La marque de commerce des Femen - des manifestations de belles et jeunes femmes aux seins nus - était l'objet de nombreuses critiques au sein du mouvement féministe. On dira qu'il n'est donc pas surprenant d'apprendre que cette idée est en fait celle d'un homme, mais ne soyons pas cyniques. Depuis sa création en 2008, le groupe féministe ukrainien avait fait des petits un peu partout sur la planète, y compris au Québec, et avait gagné en crédibilité.
Coup de théâtre ou autre bon coup de publicité? Le film de la cinéaste australienne Kitty Green, L'Ukraine n'est pas un bordel, présenté cette semaine à la Mostra de Venise, révèle non seulement que l'éminence grise du groupe était un homme, Victor Svyatski, mais qu'en outre, c'était un être dur, méprisant et contrôlant à l'endroit des Femen, bref un misogyne de la pire espèce.
«Il pouvait être horrible avec les Femen, a raconté au quotidien The Independent la réalisatrice Kitty Green, qui a passé un an à filmer les membres du groupe. Il leur criait dessus et les traitait de salopes. Il les choisissait toutes belles, car plus elles étaient belles, plus elles faisaient vendre des journaux. Les plus belles filles se retrouvaient en première page, c'est ce qui faisait vendre la marque "Femen".»
Dans le film, le principal intéressé, qui n'a pas caché avoir été sexuellement attiré par «ses filles», n'est toutefois pas tendre à leur endroit. «Elles sont faibles et n'ont aucune force de caractère, a-t-il déclaré. Elles n'ont même pas le désir d'être fortes. Elles sont soumises, elles manquent de ponctualité et de bien d'autres choses qui les empêchent de devenir des militantes politiques.»
À mi-chemin entre le chef de secte et le pimp, ce tortionnaire nouveau genre aura donné naissance à une nouvelle expression: le féminisme patriarcal. «Les paradoxes font partie de l'Histoire, a déjà déclaré Victor Svyatski en entrevue. Après tout, Marx et Lénine étaient des bourgeois.» On rirait si ce n'était pas si tragique...
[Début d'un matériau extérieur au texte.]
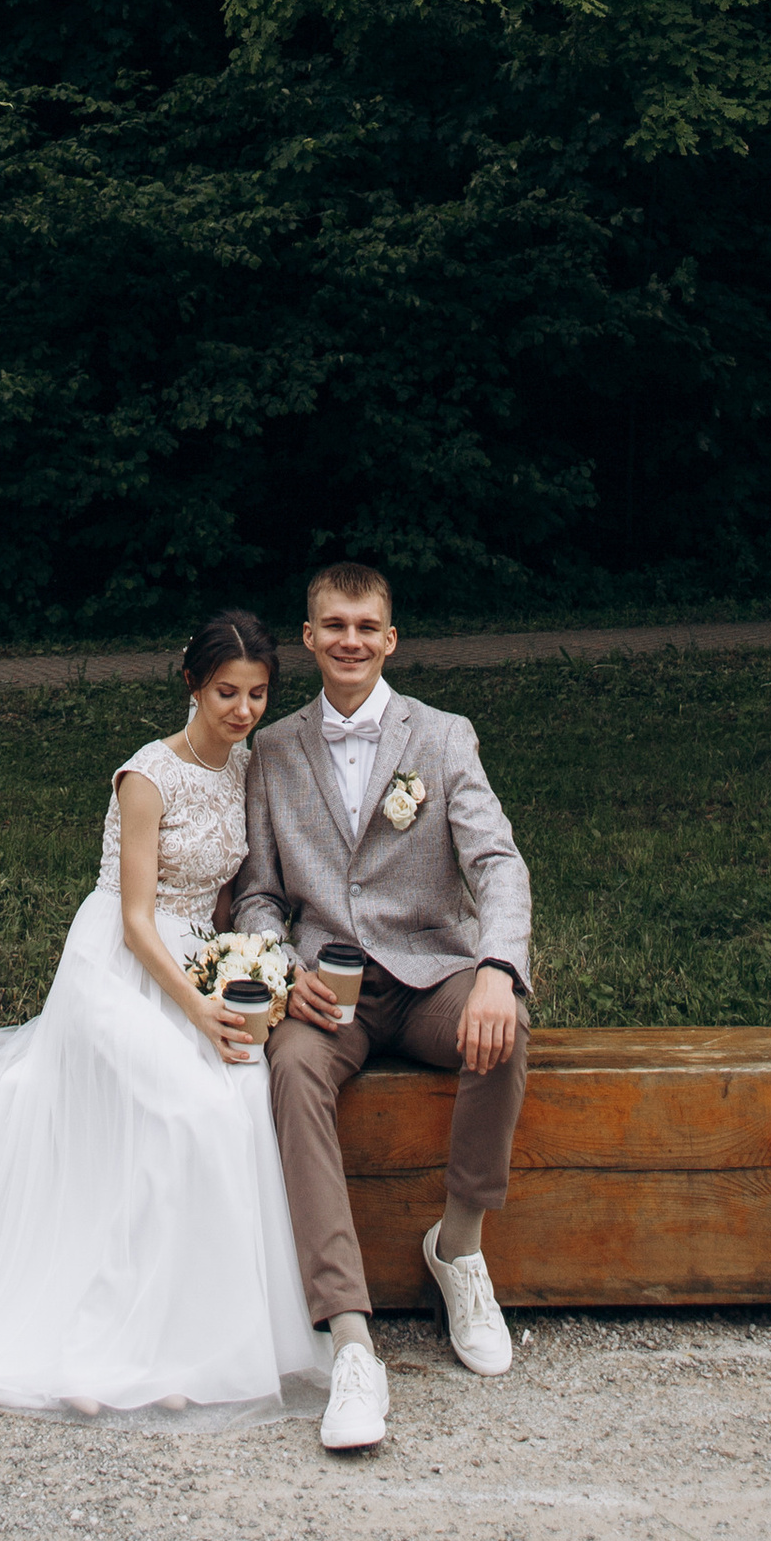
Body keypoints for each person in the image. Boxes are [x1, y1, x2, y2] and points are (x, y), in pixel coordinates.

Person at [0, 607, 328, 1422]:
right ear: (192, 684)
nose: (244, 710)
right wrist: (196, 1009)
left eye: (258, 694)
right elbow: (135, 919)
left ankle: (183, 1340)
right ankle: (99, 1340)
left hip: (197, 959)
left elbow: (224, 898)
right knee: (184, 1108)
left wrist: (239, 976)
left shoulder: (244, 768)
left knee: (235, 1100)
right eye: (228, 691)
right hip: (117, 969)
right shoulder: (146, 776)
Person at [239, 556, 533, 1455]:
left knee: (506, 1031)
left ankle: (459, 1250)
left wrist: (496, 967)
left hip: (432, 972)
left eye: (367, 627)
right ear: (310, 637)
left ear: (390, 638)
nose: (350, 641)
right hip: (330, 992)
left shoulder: (443, 738)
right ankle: (351, 1338)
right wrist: (280, 971)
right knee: (288, 1070)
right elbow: (258, 891)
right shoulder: (274, 750)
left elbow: (497, 865)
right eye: (334, 626)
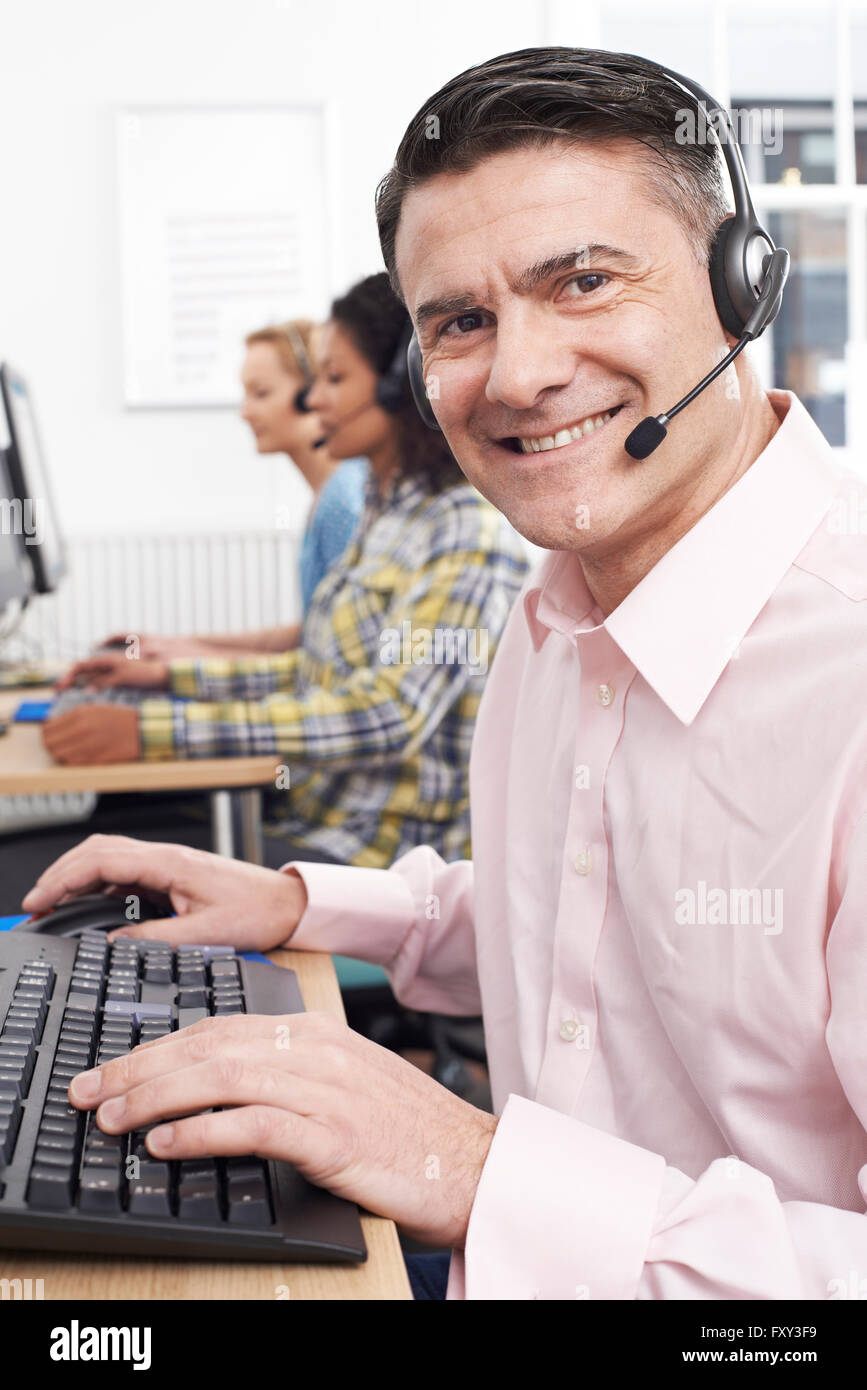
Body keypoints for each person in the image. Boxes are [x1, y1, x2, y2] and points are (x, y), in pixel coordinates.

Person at [25, 44, 863, 1303]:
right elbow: (601, 916)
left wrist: (470, 1164)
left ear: (745, 285)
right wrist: (303, 904)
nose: (517, 376)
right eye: (460, 322)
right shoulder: (563, 605)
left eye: (582, 279)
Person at [42, 273, 529, 872]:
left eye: (334, 378)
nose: (313, 400)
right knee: (105, 828)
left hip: (377, 860)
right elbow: (316, 671)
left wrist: (153, 730)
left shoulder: (463, 529)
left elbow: (388, 715)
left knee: (71, 865)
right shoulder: (389, 510)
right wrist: (168, 681)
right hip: (313, 819)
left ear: (402, 384)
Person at [99, 319, 367, 662]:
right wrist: (179, 645)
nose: (244, 412)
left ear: (311, 395)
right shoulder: (330, 493)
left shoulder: (344, 501)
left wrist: (188, 659)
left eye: (261, 393)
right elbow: (312, 632)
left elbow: (339, 658)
Une histoire de patriarcat
On pouvait entendre un autre son de cloche dans les pages du Guardian hier. Dans une lettre ouverte publiée sur le site web du quotidien britannique, une des fondatrices du mouvement, Inna Shevchenko, écrit: «Oui Svyatski faisait partie du mouvement des Femen. Il n'est pas le fondateur ni le créateur de notre stratégie des seins nus ni de notre idéologie, mais il a déjà dirigé notre mouvement pendant un moment. Le film ne raconte pas la naissance des Femen, mais plutôt la lutte à l'intérieur du mouvement pour se libérer de Svyatski.»
Inna Shevchenko raconte qu'à l'origine, les Femen étaient un mouvement fondé par de jeunes étudiantes au sein d'une culture «où ce sont les hommes qui parlent et les femmes qui écoutent, où ce sont les hommes qui décident et les femmes acceptent leurs décisions». C'est, selon elle, ce qui explique pourquoi Svyatski est devenu leur leader. «C'est une histoire de patriarcat, de sexisme, de domination masculine et d'oppression à l'endroit des femmes, écrit Inna Shevchenko dans The Guardian. Aujourd'hui, les hommes qui font partie des Femen nous appuient, mais ils ne nous dominent pas.»
Coïncidence, aujourd'hui a lieu, dans le cadre du festival de photojournalisme de Perpignan, en France, une table ronde sur les Femen organisée par le magazine ELLE. Y a-t-il un avenir pour les Femen aujourd'hui? La stratégie des Femen renouvelle-t-elle le combat féministe? Ou au contraire le réduit-elle au "sensationnel" ? Voilà le type de questions au programme de la rencontre. Gageons qu'il sera beaucoup question du film de Kitty Green et de Victor Svyatski.